Why this train of thought sucks:
If you go back a little and look at cross-platform contamination and contamination of files on your local computer, cross-site contamination works the same way. You’ve got 5 sites that are sitting on the same shared hosting account and only two of those sites have a Firewall. That means that the other 3 do not! So they are still susceptible to brute force attacks, DDoS attacks, malware distribution, and every other form of malicious activity…essentially making every site on that server susceptible.
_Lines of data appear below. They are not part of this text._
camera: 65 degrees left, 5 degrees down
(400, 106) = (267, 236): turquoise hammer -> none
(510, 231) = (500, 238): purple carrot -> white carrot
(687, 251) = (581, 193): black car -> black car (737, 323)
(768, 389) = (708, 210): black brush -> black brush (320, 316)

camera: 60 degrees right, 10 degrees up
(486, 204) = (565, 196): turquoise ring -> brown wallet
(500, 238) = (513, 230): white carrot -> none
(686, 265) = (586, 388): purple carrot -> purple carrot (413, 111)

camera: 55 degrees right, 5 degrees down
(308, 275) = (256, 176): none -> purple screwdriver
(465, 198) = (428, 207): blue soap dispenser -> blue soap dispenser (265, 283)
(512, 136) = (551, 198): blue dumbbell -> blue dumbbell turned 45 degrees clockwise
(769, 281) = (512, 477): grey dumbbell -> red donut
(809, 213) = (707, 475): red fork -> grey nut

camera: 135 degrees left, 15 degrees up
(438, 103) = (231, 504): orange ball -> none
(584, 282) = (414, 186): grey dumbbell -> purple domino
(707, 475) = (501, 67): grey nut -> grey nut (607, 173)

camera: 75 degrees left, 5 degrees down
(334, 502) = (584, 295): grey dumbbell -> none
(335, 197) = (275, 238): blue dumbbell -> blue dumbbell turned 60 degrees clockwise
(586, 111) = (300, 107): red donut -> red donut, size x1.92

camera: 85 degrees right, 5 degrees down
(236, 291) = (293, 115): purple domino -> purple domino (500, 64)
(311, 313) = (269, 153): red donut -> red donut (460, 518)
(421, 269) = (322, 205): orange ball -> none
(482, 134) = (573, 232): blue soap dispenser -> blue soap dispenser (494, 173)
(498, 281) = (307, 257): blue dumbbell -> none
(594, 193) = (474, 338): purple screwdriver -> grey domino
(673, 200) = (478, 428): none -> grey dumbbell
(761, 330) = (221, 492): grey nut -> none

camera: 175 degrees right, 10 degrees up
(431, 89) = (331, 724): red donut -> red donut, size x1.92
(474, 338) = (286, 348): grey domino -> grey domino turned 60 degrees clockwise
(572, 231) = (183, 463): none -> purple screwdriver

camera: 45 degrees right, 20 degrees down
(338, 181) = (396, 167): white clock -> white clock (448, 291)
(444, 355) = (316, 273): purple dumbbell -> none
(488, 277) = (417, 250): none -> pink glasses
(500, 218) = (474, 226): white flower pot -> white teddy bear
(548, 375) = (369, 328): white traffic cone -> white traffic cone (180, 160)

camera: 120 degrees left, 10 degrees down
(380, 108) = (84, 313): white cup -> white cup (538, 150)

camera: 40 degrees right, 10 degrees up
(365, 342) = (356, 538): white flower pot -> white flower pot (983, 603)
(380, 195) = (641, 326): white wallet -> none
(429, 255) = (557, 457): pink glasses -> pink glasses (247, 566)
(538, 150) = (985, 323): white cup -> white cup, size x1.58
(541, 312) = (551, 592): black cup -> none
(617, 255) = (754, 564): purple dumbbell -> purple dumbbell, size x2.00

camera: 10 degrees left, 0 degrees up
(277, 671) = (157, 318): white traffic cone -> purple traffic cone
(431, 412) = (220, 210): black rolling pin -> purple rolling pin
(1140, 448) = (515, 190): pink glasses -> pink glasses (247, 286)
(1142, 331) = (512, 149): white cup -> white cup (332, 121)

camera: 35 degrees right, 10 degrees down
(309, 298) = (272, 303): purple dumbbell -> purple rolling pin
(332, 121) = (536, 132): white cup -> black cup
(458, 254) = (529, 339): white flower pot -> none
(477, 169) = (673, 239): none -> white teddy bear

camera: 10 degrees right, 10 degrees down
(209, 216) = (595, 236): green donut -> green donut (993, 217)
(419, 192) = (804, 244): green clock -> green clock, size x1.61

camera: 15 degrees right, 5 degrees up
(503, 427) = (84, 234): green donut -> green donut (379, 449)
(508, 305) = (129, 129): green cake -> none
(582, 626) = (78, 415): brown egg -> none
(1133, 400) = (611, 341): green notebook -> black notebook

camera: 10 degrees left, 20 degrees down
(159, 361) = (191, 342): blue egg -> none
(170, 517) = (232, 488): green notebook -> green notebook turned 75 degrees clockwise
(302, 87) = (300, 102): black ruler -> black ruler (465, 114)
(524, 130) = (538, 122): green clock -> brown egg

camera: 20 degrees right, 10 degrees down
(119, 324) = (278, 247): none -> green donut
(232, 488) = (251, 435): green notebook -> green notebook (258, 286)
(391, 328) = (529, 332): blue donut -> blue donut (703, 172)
Once a hacker gains access to one of your sites that sit in your shared hosting account, realistically they can do a lot of damage. They can add files which can change permissions, inject code that locks you out of your site, and they can take over your entire web server and damage the sites that “were” protected, or so you thought.
What to do??
Well, a few things. One—you can have security measures across the board. If 5 sites are on a server, make sure you have a Firewall for each of them, make sure you monitor each of them. Or you can isolate sites, which is another avenue. Maybe it’s more cost-effective for you to take those two (important) sites and move them to their own environment. You can clean up your server, I totally recommend doing this. Take a lazy Sunday and look at how many sites you have on your server. I’m talking about all of it – the subdomains, sub-directories, the development sites, and so on.
The more sites you have sitting on your server, the more susceptible you are to malicious activity. If you have 20 sites, and 1 is protected, there’s a good chance it’ll be compromised. Even if you have 19 that are protected, there’s still a chance you could be compromised. Albeit, it’s a small chance at that ratio, but it is still there.
Protect your sites, protect yourself, protect your visitors!